### WRITTEN REQUEST
Reproduce the lines below word for word, beginning with the line that contains "See the attached image. Is" and continuing through the last line.

──────── MATERIAL FOR THIS EXERCISE

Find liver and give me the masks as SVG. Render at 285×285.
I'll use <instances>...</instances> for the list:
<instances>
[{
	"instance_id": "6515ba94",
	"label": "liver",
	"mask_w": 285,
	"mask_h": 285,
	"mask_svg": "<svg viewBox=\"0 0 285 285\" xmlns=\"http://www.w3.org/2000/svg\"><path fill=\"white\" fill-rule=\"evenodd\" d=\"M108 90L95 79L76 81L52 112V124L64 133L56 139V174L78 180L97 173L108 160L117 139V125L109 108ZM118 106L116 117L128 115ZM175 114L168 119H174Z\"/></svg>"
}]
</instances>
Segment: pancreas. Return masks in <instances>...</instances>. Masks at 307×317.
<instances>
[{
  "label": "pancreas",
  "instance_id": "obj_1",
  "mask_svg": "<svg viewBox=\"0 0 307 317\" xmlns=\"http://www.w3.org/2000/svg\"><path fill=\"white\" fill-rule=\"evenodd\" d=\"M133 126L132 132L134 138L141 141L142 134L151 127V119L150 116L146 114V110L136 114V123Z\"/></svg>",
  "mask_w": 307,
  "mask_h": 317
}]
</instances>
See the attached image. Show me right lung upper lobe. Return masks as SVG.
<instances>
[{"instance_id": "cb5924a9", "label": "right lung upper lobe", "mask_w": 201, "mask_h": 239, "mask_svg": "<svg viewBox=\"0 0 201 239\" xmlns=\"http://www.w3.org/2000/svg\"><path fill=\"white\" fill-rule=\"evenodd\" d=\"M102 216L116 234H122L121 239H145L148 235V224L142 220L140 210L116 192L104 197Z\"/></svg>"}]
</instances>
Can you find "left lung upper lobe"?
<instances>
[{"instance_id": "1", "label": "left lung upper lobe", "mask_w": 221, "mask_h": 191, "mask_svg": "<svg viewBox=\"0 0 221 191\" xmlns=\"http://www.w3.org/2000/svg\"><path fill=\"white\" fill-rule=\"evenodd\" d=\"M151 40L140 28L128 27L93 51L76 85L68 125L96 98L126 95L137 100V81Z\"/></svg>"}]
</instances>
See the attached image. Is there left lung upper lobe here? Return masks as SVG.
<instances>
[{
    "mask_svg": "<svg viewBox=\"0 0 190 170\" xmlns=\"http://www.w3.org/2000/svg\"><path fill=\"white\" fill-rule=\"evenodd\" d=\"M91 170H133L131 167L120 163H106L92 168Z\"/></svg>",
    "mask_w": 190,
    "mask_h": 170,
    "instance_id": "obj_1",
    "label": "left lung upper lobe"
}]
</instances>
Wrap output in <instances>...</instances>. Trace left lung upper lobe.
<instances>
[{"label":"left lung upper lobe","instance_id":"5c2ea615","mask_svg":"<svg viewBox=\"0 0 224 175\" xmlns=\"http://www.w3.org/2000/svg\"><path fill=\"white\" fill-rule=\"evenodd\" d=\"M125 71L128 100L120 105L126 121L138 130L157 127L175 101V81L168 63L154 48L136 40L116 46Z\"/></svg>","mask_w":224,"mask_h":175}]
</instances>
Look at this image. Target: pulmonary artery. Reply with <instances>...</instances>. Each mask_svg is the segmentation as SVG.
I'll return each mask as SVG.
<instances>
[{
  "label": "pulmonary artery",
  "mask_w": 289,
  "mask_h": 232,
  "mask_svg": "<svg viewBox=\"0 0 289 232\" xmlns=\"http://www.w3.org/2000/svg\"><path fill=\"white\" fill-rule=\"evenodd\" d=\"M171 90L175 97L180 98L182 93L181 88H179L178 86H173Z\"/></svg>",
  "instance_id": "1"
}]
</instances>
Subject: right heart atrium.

────────────────

### EXERCISE SOLUTION
See the attached image. Is there left lung upper lobe here? Return masks as SVG.
<instances>
[{
    "mask_svg": "<svg viewBox=\"0 0 190 170\" xmlns=\"http://www.w3.org/2000/svg\"><path fill=\"white\" fill-rule=\"evenodd\" d=\"M91 170H133L131 167L120 163H106L92 168Z\"/></svg>",
    "mask_w": 190,
    "mask_h": 170,
    "instance_id": "obj_1",
    "label": "left lung upper lobe"
}]
</instances>
Wrap output in <instances>...</instances>. Trace left lung upper lobe.
<instances>
[{"label":"left lung upper lobe","instance_id":"5c2ea615","mask_svg":"<svg viewBox=\"0 0 224 175\" xmlns=\"http://www.w3.org/2000/svg\"><path fill=\"white\" fill-rule=\"evenodd\" d=\"M125 71L128 100L120 105L126 121L138 130L157 127L175 101V81L168 63L154 48L136 40L116 46Z\"/></svg>","mask_w":224,"mask_h":175}]
</instances>
Look at this image. Target: pulmonary artery. Reply with <instances>...</instances>. Each mask_svg is the segmentation as SVG.
I'll return each mask as SVG.
<instances>
[{
  "label": "pulmonary artery",
  "mask_w": 289,
  "mask_h": 232,
  "mask_svg": "<svg viewBox=\"0 0 289 232\" xmlns=\"http://www.w3.org/2000/svg\"><path fill=\"white\" fill-rule=\"evenodd\" d=\"M171 90L175 97L180 98L182 93L181 88H179L178 86H173Z\"/></svg>",
  "instance_id": "1"
}]
</instances>
Subject: right heart atrium.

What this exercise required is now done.